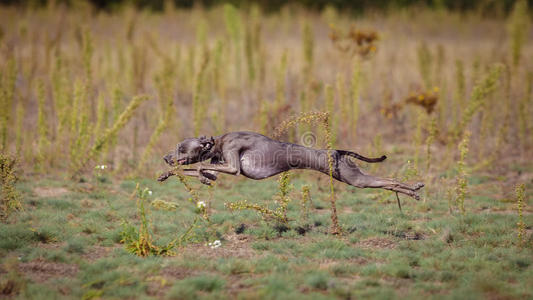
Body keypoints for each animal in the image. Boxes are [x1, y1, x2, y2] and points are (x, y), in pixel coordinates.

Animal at [158, 131, 424, 199]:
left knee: (390, 180)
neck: (218, 142)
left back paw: (414, 189)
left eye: (181, 148)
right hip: (352, 176)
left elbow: (197, 168)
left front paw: (203, 178)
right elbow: (193, 170)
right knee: (388, 183)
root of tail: (336, 151)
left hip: (355, 179)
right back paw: (413, 191)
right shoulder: (218, 166)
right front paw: (166, 174)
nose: (165, 157)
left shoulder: (234, 166)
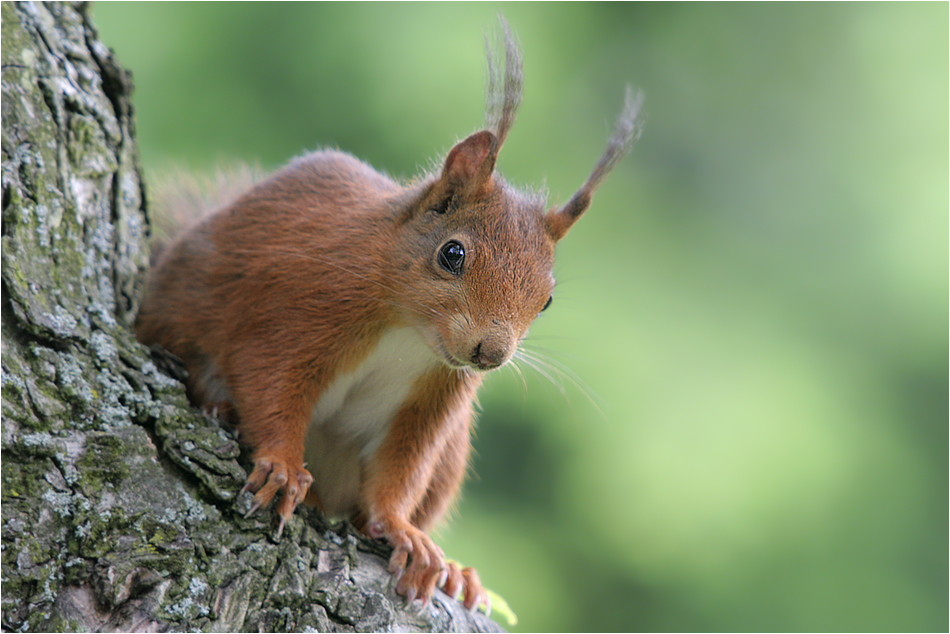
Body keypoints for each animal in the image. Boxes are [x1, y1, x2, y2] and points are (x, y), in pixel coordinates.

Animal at [136, 22, 640, 608]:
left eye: (548, 300)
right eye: (452, 254)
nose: (490, 354)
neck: (411, 333)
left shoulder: (434, 401)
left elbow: (401, 469)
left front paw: (405, 532)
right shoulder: (298, 312)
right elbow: (272, 384)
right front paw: (282, 466)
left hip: (452, 454)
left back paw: (459, 573)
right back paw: (219, 404)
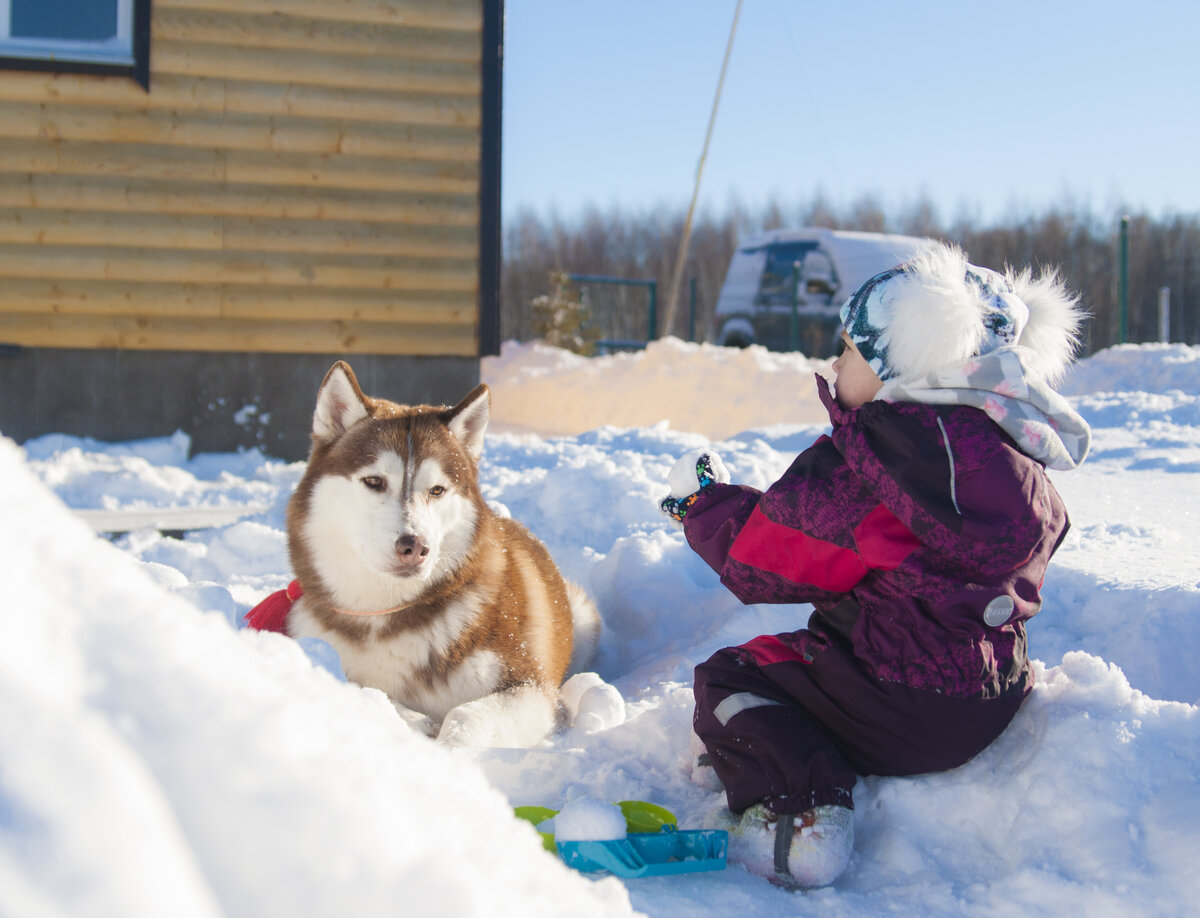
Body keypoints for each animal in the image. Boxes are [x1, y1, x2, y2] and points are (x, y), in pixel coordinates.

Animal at [282, 357, 600, 744]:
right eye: (373, 481)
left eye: (437, 490)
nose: (415, 547)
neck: (387, 616)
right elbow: (370, 693)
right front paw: (415, 722)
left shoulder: (534, 690)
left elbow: (463, 717)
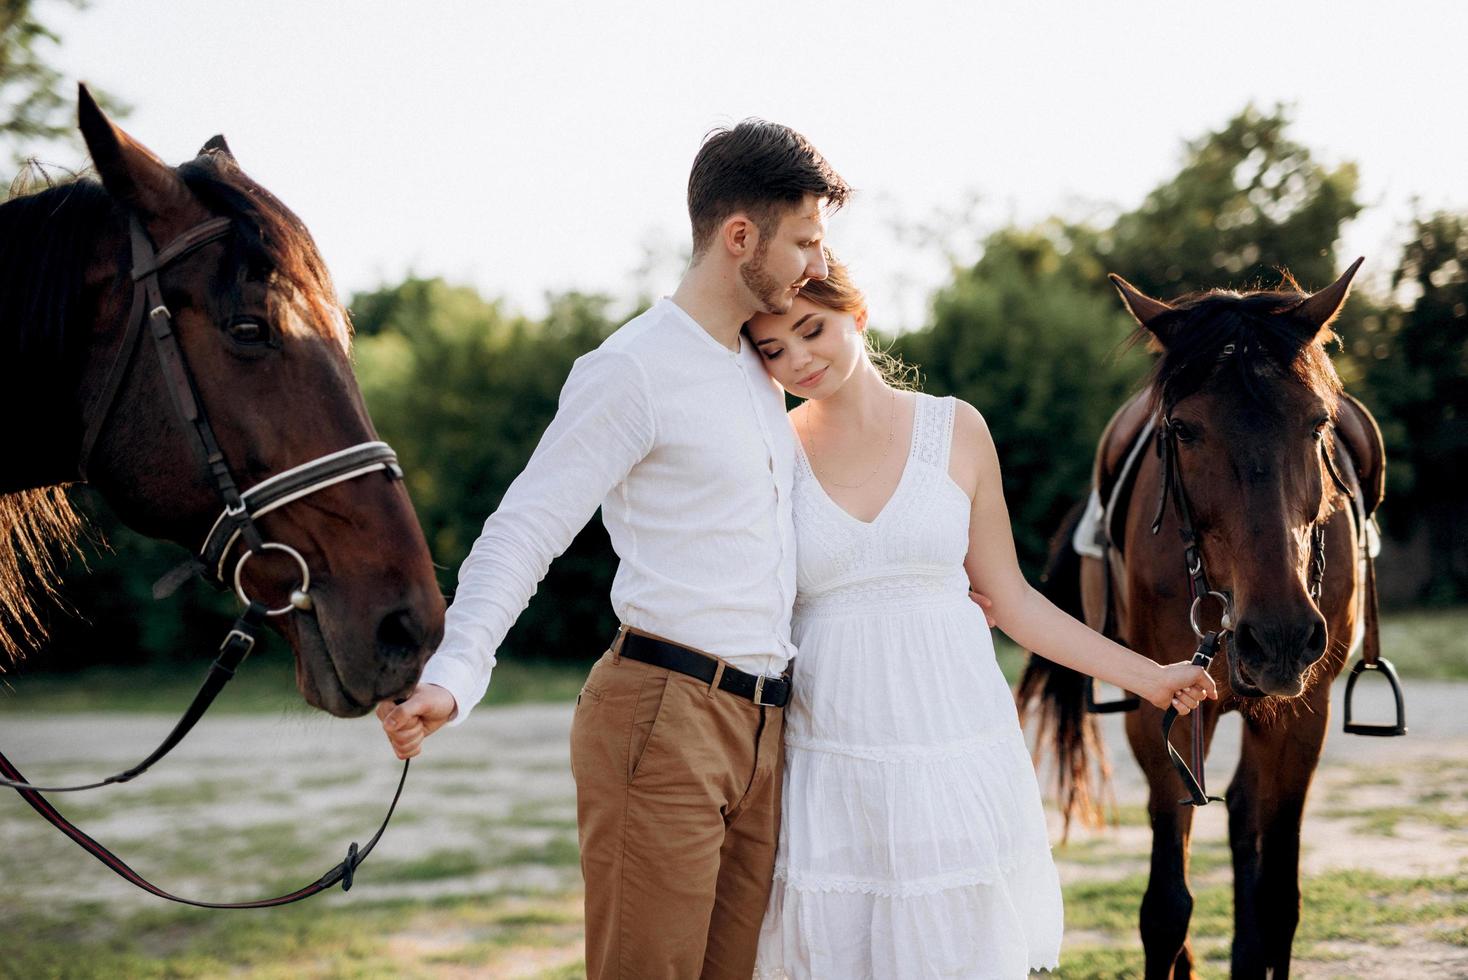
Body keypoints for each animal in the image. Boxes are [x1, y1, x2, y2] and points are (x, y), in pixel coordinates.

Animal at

· · · · · · ·

What is needed is an exact copy of only the lines above from the one with "right elbow: (272, 384)" to the one with "neck: (387, 616)", both kept, with every picture left out.

**Written solution**
right elbow: (272, 384)
right front paw: (282, 466)
left hip: (452, 454)
left back paw: (459, 573)
right back paw: (219, 404)
Body keypoints for each animal in the image. Boxes are [x1, y1, x2, y2] and points are (x, y), in pixel coordinates.

Animal at [282, 357, 600, 744]:
right eye: (373, 481)
left eye: (437, 490)
nose: (415, 547)
neck: (387, 616)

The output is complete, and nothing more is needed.